* [Work instructions] Scan the data below for lines holding the word "books", and copy each line found.

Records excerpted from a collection
+++++

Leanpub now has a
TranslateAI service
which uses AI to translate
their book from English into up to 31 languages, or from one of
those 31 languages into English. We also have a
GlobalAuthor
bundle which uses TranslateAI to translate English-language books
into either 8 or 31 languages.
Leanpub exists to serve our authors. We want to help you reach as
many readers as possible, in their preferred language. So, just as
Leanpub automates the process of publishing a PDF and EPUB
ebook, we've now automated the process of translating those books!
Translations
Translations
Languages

+++++

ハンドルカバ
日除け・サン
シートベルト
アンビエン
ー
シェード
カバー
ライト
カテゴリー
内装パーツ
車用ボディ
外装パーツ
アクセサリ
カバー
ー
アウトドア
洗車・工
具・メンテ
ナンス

+++++

* [Problem solution]
bundle which uses TranslateAI to translate English-language books
ebook, we've now automated the process of translating those books!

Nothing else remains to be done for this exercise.